さらに近年、当社のビジネスもますますグローバル化しています。現在、上海、香港、台湾、シンガポールの4都市に拠点を設置していますが、近くタイにも新たなブランチを開設する計画です。グローバルなフィールドで力を発揮できる人にも多くの活躍の場があります。ぜひ多様な人に仲間に加わっていただきたいですね。

「食」に留まらず、文化振興にも尽くすことで生活を、社会を豊かにしたい

―― 事業だけでなく、ぐるなびがさまざまな文化・芸術の振興に貢献していることは、意外と知られていません。どのような活動に取り組んでいるのか、またその狙いはどこにあるのかをお聞かせください。

ぐるなびの会長・創業者である滝久雄が代表を務める(公)日本交通文化協会では、芸術・文化振興の一環として、これまでに全国の駅や空港、学校などに520点を超えるパブリックアートを設置してきました。「人々が普段の生活の中で芸術に親しむことにより、社会のモラルが高まる」というのが滝会長の信念。日本の公共事業費の1%にあたる予算が芸術や文化の振興にあてられることを願い、「1%フォー・アート」を提唱しています。とりわけ日本は欧米に比べて芸術や文化を尊ぶ意識はまだ低い。それを変えていくための活動に取り組んでいます。

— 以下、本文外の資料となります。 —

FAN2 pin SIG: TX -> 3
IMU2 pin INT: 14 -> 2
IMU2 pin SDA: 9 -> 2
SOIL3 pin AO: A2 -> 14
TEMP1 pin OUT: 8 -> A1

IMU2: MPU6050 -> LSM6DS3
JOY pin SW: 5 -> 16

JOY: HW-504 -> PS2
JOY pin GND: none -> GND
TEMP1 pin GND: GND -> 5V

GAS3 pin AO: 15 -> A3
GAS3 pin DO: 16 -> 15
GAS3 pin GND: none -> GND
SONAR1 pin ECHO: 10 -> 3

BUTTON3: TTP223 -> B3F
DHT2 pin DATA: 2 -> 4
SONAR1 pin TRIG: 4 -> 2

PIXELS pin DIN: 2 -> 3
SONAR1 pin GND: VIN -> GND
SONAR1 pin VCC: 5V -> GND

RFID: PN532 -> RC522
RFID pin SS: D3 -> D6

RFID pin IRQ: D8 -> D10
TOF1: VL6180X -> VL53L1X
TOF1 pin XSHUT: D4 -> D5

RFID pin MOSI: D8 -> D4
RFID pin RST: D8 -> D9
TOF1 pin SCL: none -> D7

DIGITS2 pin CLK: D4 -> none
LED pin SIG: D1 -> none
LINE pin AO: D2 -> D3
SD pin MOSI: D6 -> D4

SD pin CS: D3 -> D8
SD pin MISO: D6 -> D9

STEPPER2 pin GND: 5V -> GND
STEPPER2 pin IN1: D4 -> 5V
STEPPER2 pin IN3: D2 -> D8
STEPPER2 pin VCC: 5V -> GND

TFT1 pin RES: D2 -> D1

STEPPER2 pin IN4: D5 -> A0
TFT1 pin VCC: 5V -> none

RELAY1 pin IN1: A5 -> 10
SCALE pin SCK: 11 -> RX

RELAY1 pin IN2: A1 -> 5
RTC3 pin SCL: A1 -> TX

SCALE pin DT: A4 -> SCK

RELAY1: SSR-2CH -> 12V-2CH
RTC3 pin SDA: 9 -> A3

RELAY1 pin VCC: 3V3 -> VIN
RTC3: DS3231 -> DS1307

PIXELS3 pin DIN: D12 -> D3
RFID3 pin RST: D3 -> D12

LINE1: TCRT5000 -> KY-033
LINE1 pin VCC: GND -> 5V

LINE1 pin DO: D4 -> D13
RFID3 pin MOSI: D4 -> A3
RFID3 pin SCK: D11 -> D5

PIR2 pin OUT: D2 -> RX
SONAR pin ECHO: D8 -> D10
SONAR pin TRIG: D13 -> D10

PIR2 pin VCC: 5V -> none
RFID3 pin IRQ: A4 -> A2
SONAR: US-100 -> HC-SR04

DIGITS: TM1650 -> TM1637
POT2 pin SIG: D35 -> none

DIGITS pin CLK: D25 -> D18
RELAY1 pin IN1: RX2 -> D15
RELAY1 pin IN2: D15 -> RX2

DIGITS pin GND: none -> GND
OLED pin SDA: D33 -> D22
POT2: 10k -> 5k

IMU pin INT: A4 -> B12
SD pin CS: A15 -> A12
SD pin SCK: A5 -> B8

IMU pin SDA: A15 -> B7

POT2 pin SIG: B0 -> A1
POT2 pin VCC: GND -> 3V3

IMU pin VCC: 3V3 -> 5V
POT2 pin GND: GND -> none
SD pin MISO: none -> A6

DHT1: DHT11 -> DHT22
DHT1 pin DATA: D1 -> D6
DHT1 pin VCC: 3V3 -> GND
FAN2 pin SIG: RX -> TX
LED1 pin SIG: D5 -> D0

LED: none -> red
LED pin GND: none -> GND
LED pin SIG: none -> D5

2018年2月には、滝が寄付を行うことで、母校である東京工業大学に国際交流施設が建設されると発表されました。ここを拠点に留学生と日本人学生が交流してグローバルなコミュニケーションを活発にし、多様性への理解を深めてほしいと願ってのことです。

―― 文化・芸術活動への取り組みは一見、事業とは関わりがないように思えますが、そこに共通点はあるのでしょうか?

滝会長がぐるなびの事業を開始した時から、「食は文化である」という視点は一貫して変わっていません。滝は常々「日本は確かに経済的には豊かな国になったかもしれない。しかしこれからは『文化』で世界に尊敬される国であるべきだ」と語っています。「食」もまた文化の一つです。それを守り育てることは、日本の文化を、さらには社会を豊かにすることに貢献すると私たちは信じています。


さまざまな分野にマルチに事業を拡大しているように見えるぐるなびですが、実はその背景には一貫して「日本の食文化を守り育てる」という強い思いがありました。その変わらぬ企業姿勢が、多くの顧客の厚い信頼を獲得し、また日本中のぐるなび利用者の支持を集める理由だと、山本さんの話を聞いてよくわかりました。ぐるなびがこれから次代に向けて、どのような新しい食の価値や文化を創出していくのか、期待が膨らみます。